Zionism is the modem Jewish response to that historical alienation from nature. It is a commonplace that for Jews, Zionism means the return to the Land of Israel. Until now, we have generally thought of that statement in sociopolitical terms - a polity with a Jewish majority, and a renewed national sovereignty. But a reunion of a people with a landscape is first and foremost an environmental phenomenon: not only a much-acclaimed "return to history," but a return to nature as well. The predominantly secular Zionist revolution of Jewish life rejected the myth of the Wandering Diaspora Jew, the "desiccated" bookish shtetl culture, and the subsequent alienation from the body and the natural world.
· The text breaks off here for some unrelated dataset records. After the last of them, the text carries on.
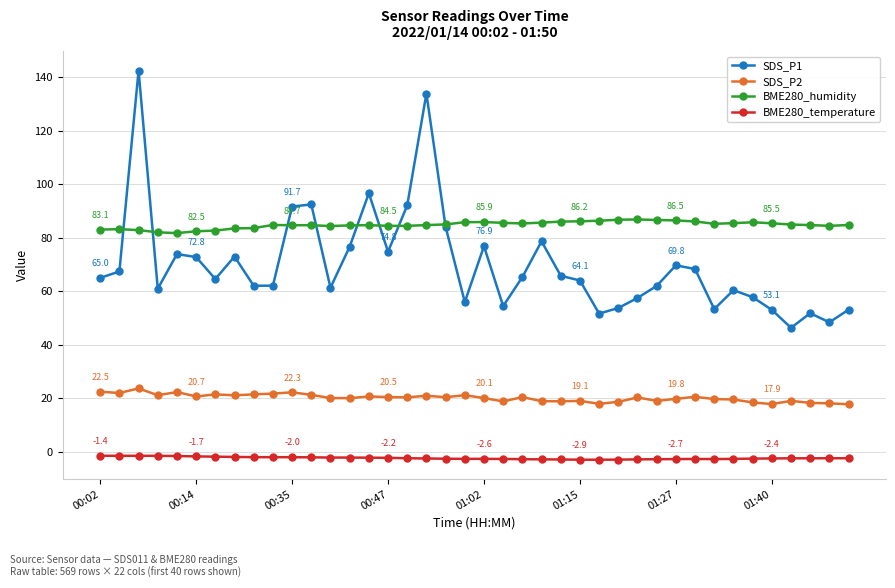

What is the value of the BME280_humidity point at the 7th from the left?

82.7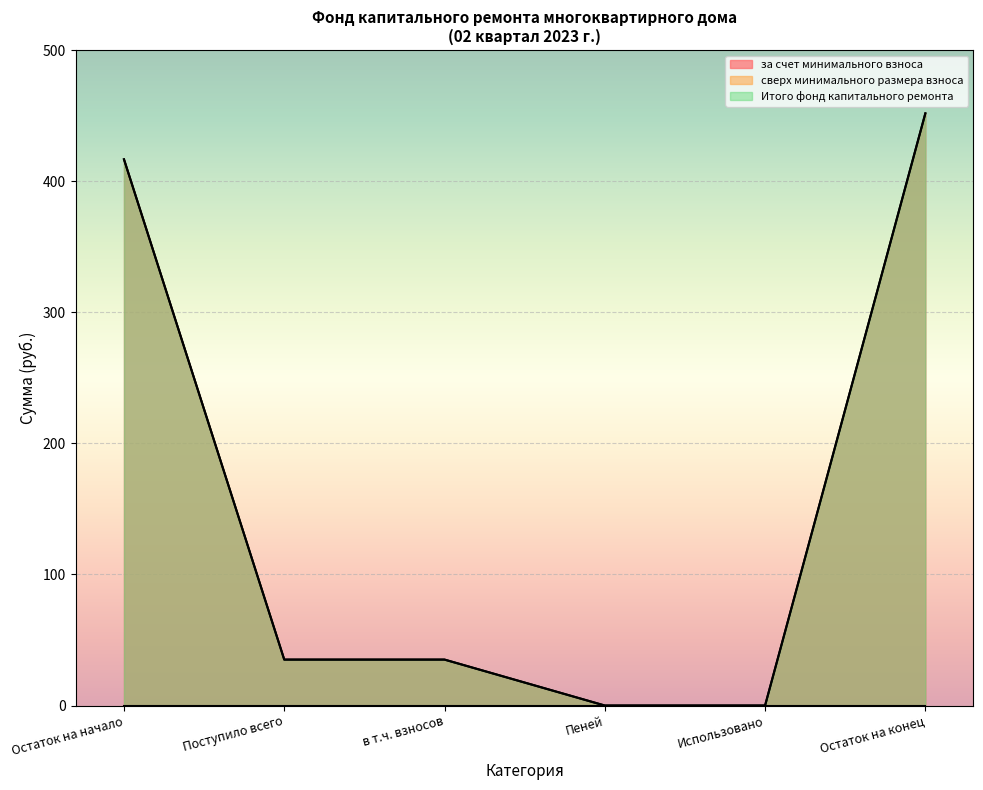

List the series in order of their peak value, highest first.

за счет минимального взноса, Итого фонд капитального ремонта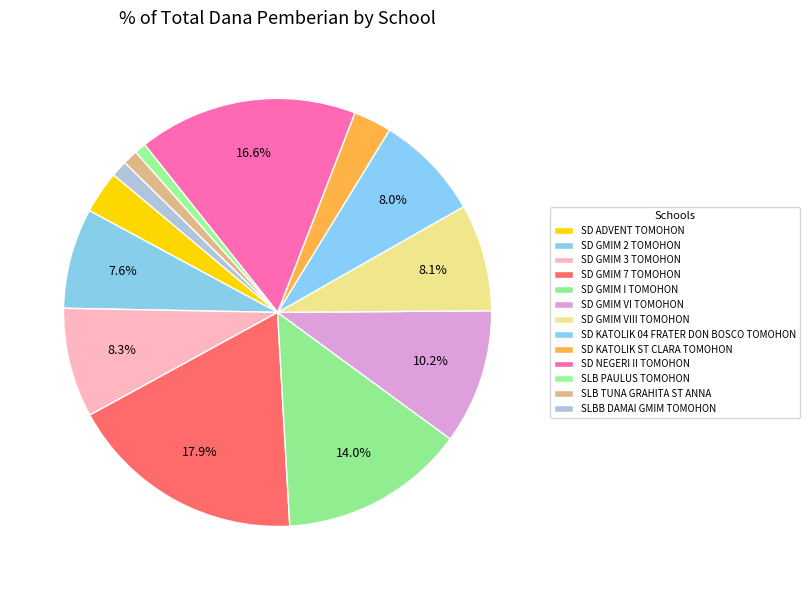

To the nearest percent, what percentage of the pie is SD GMIM VI TOMOHON?

10%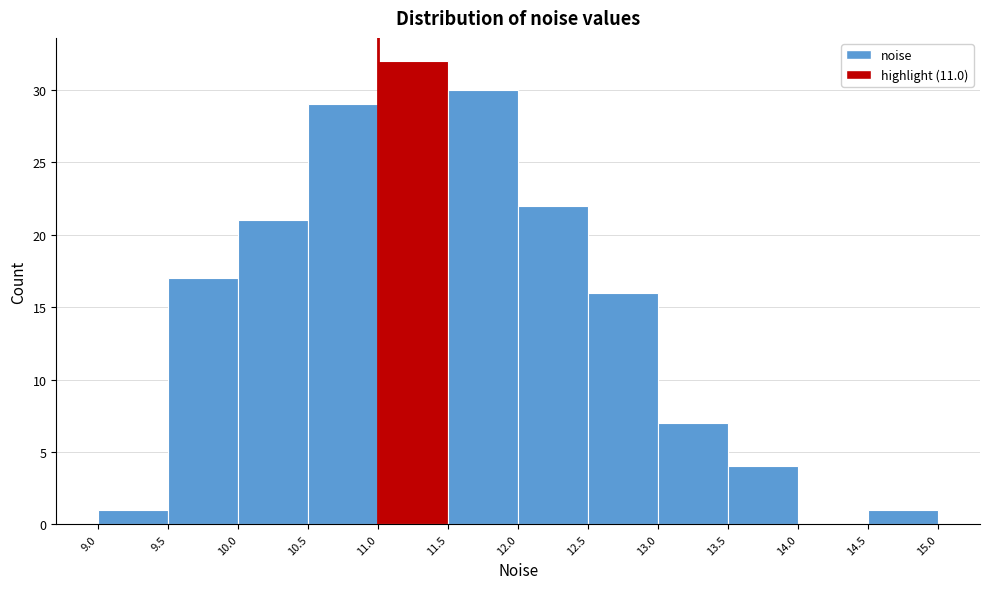

Reading left to right, list every bar in this chart as the range it spans on the x-axis followed by its height. The values are not printed on the chart, so give them approximately, as read against the axis.

9.0 to 9.5: 1
9.5 to 10.0: 17
10.0 to 10.5: 21
10.5 to 11.0: 29
11.0 to 11.5: 32
11.5 to 12.0: 30
12.0 to 12.5: 22
12.5 to 13.0: 16
13.0 to 13.5: 7
13.5 to 14.0: 4
14.0 to 14.5: 0
14.5 to 15.0: 1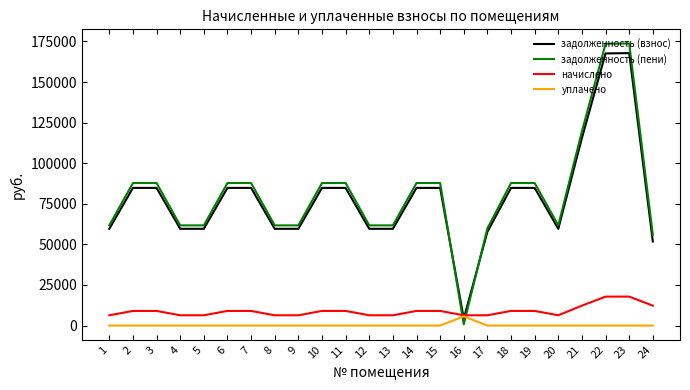

Which series has the widest spread of values?

задолженность (пени)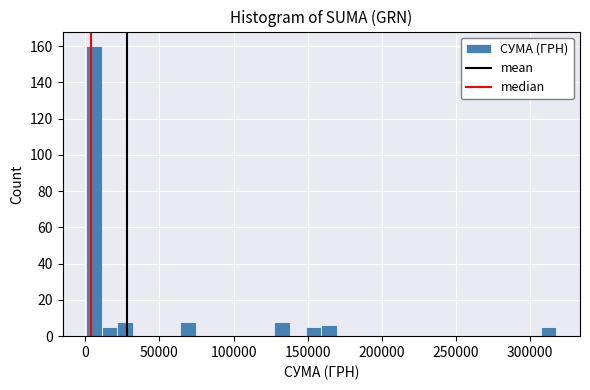

Read against the x-axis, roughly where is the centre of the tallest bar?

5000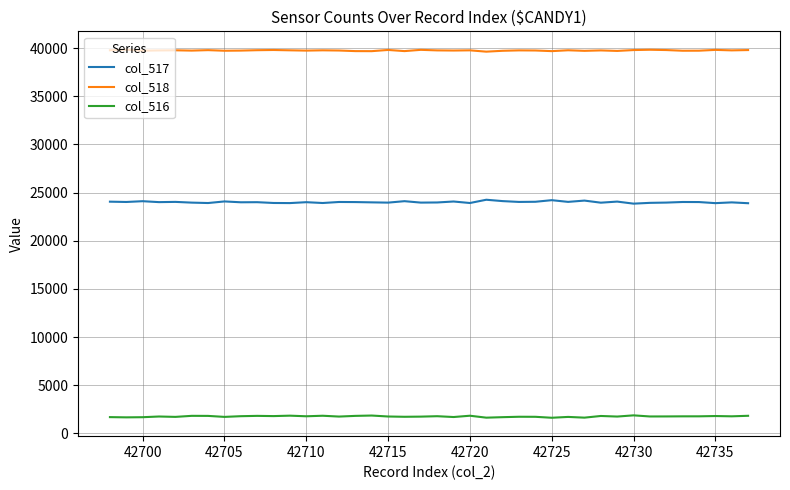

List the series in order of their peak value, highest first.

col_518, col_517, col_516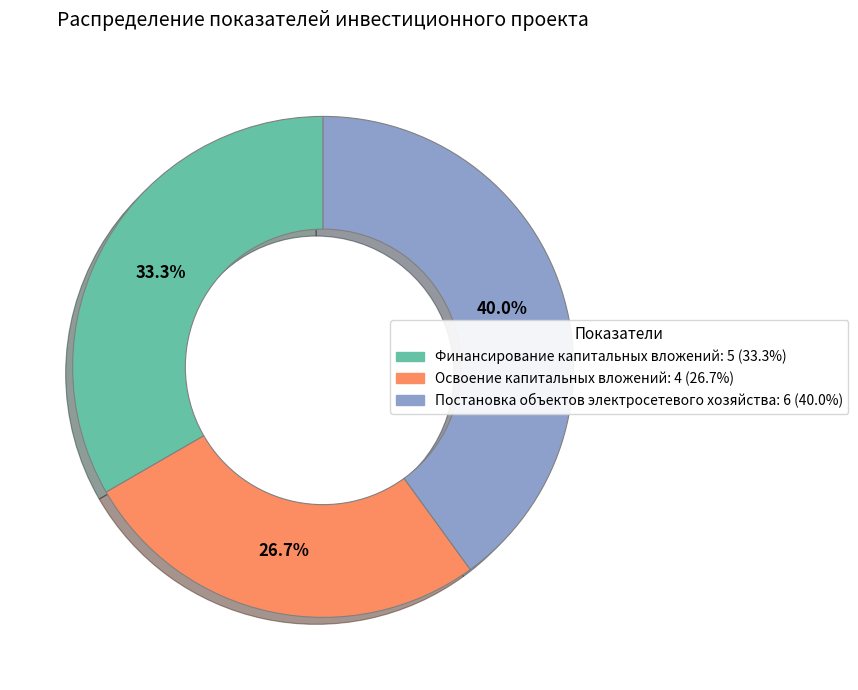

Which category has the biggest portion of the pie?

Постановка объектов электросетевого хозяйства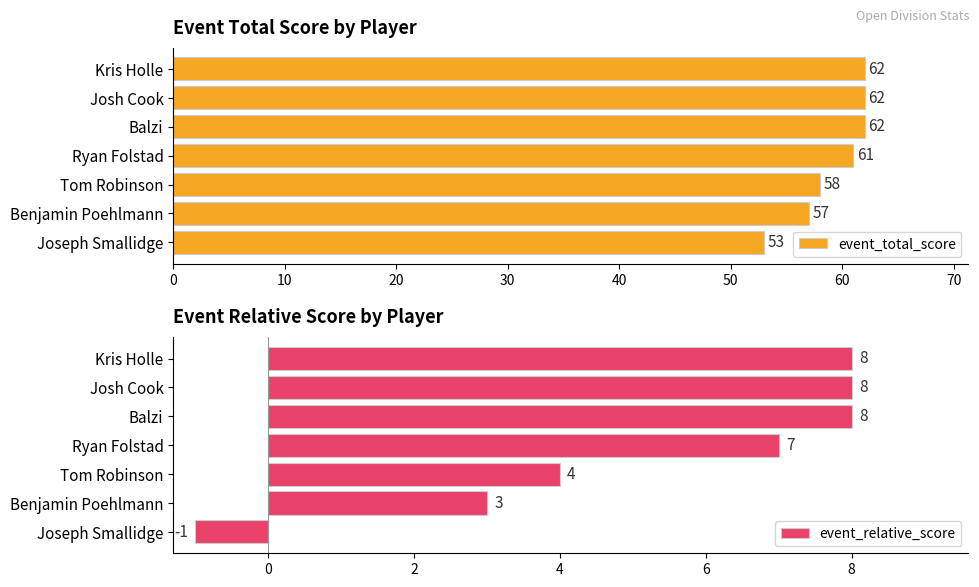

Read the event_total_score value at Tom Robinson.

58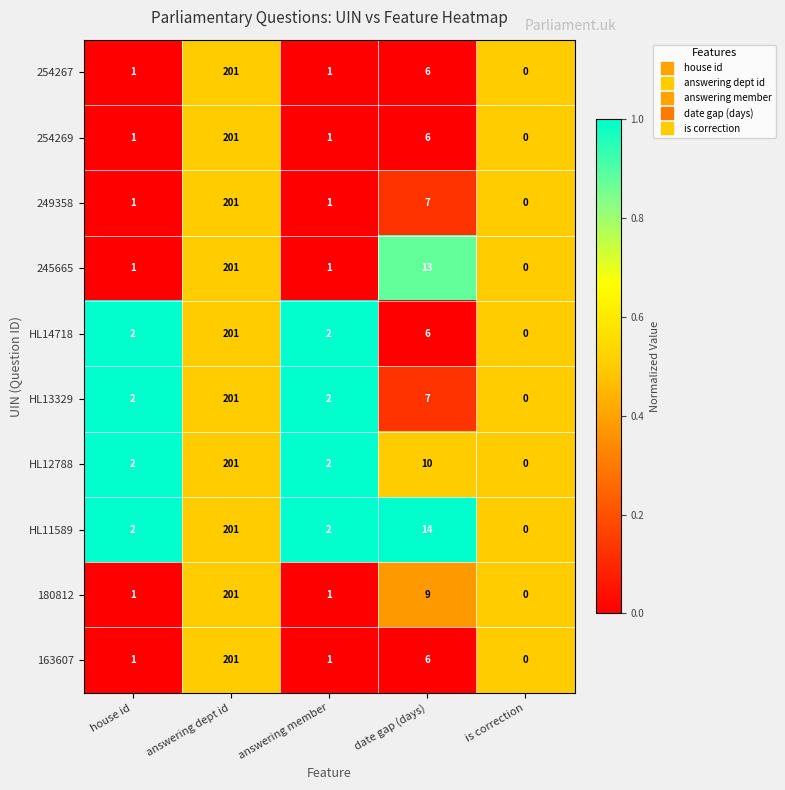

What is the difference between the second highest and second lowest values in the 249358 series?

6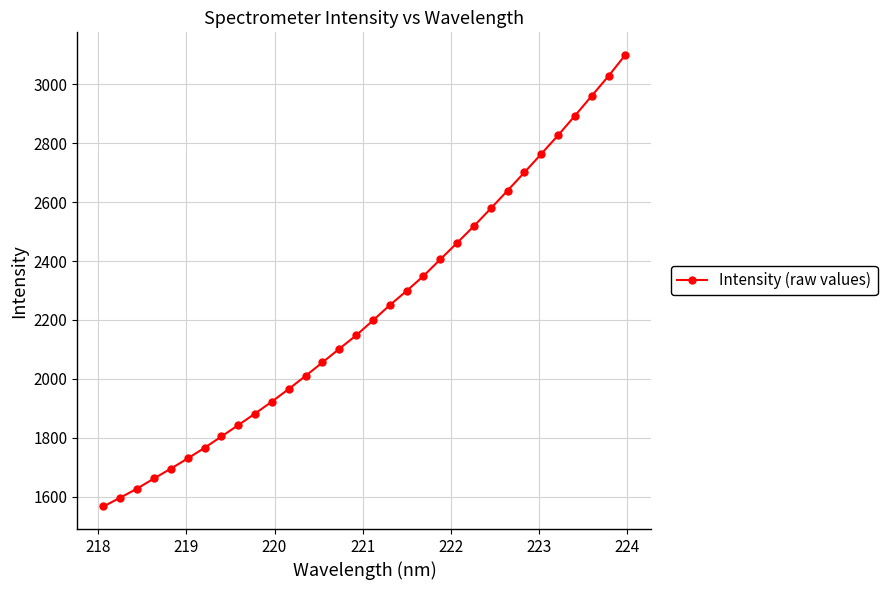

Reading left to right, list all the values displayed in this chart.

1566.4	1596.5	1627.2	1661.5	1695.1	1729.5	1765.6	1804.2	1842.8	1882.1	1922.8	1965.6	2010.1	2055.9	2102.1	2147.7	2198.5	2250.5	2298.8	2349.4	2405.9	2461.9	2519.1	2578.8	2639.7	2701.3	2764.1	2827.3	2893.6	2961.1	3028.7	3100.5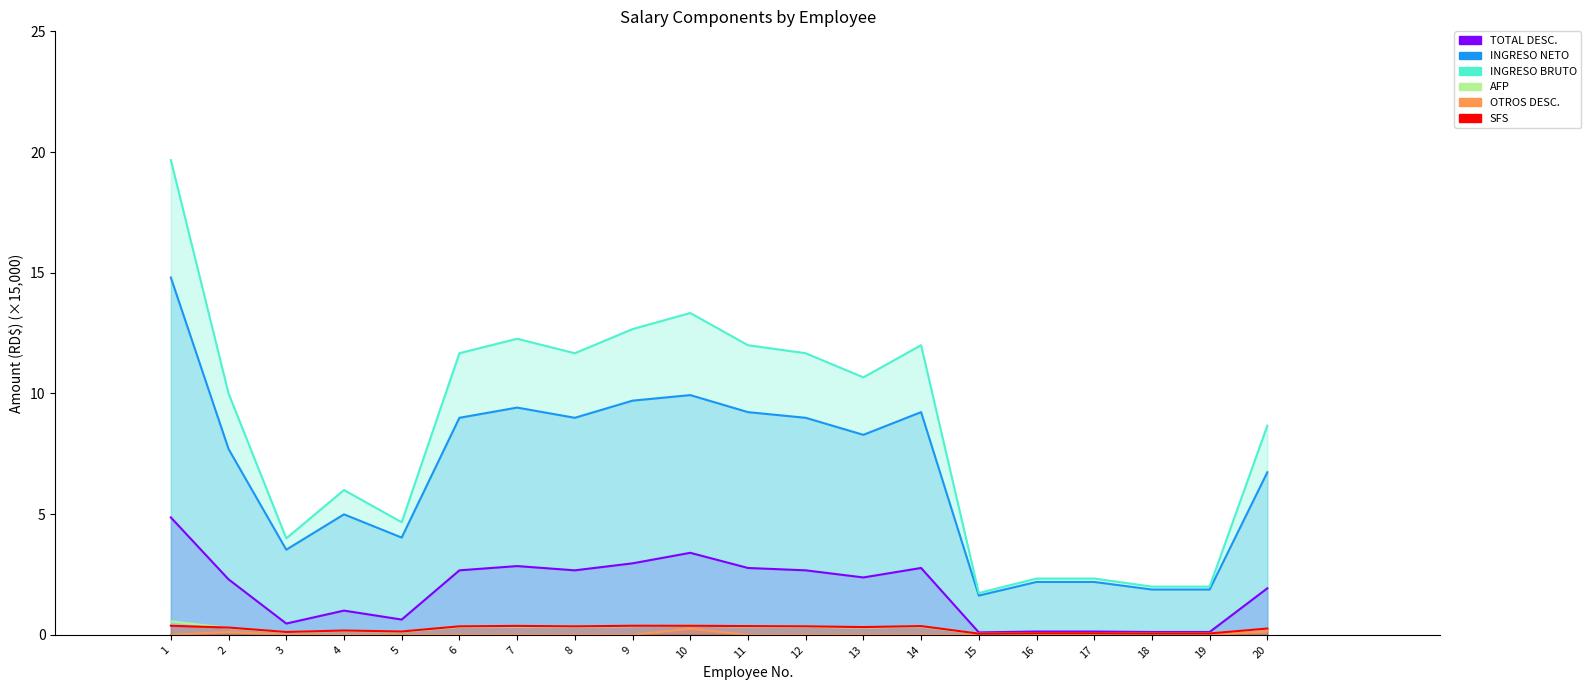

What is the total value across all series at 18?

4.1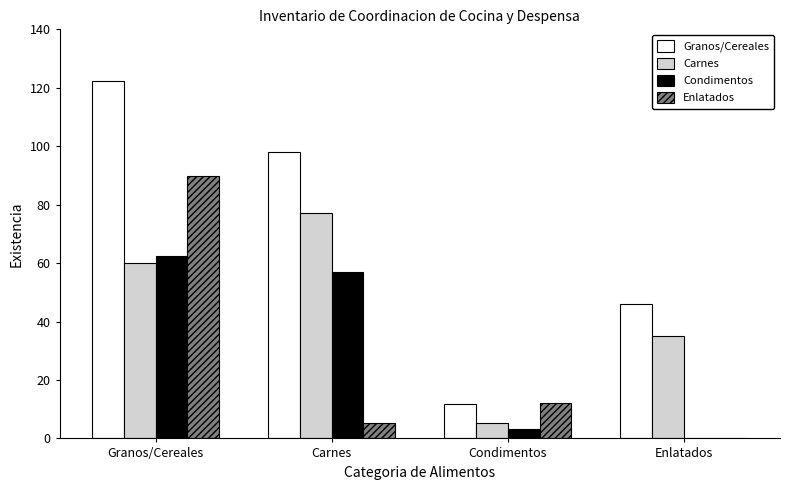

Which label corresponds to the largest value in the chart?

Granos/Cereales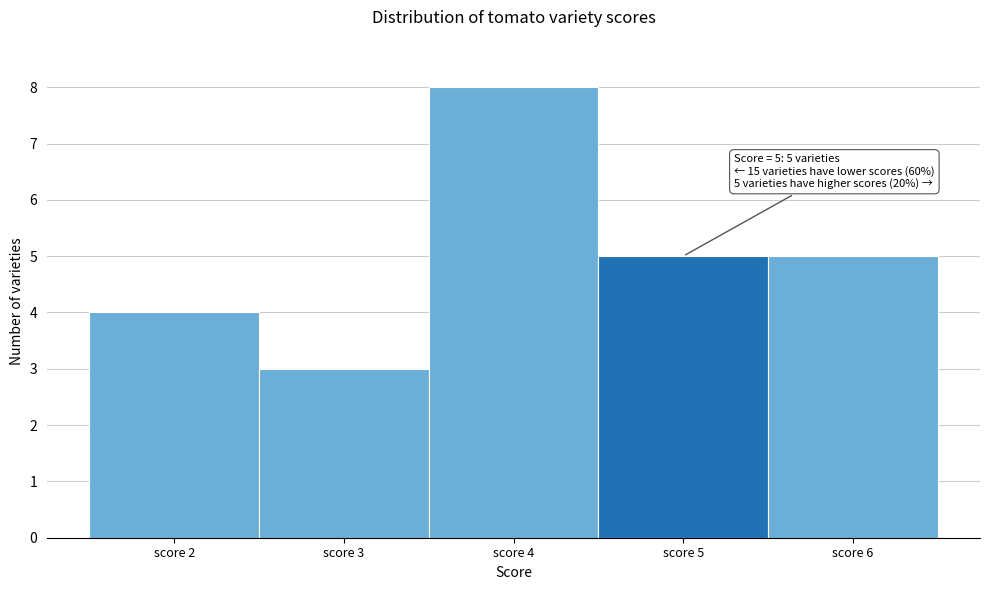

Over which range of the x-axis is the bar tallest?

3.5 to 4.5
For the first time in two thousand years, the Jewish people have assumed responsibility for a piece of the Creation. The renewed Jewish presence in Israel means re¬establishing our historic and natural "sense of place." It means, ideally, coming home in an environmental sense, reuniting Culture and Nature, and healing a schizophrenic split as old as the Diaspora.
This is not a political polemic for any particular ideological agenda of Zionism; certainly not to the exclusion of others who are no less indigenous to this landscape. And it is certainly true that Zionism's track record regarding environmental quality is not spotless: alongside A.D. Gordon's vision of rural well-being based on working the land, and achievements in forestation and wilderness preservation, there is a strong modernizing tendency which in the name of "development" pushes unchecked economic growth, widespread industrialization and under-planned urbanization. We have not always done right by the land of milk and honey. But there needs to be a recognition that, ideally, Zionism is about the reconstruction of Jewish indigeneity, a rootedness in this land and the concomitant responsibility for it, that is the most relevant and authentic expression of Judaism's concern for, and commitment to, the environment and its care.

1. And God blessed them, and God said to them, Be fruitful, and multiply; replenish the earth and subdue it: and have dominion over the fish of the sea, and over the birds of the air, and over every living thing that moves on the earth.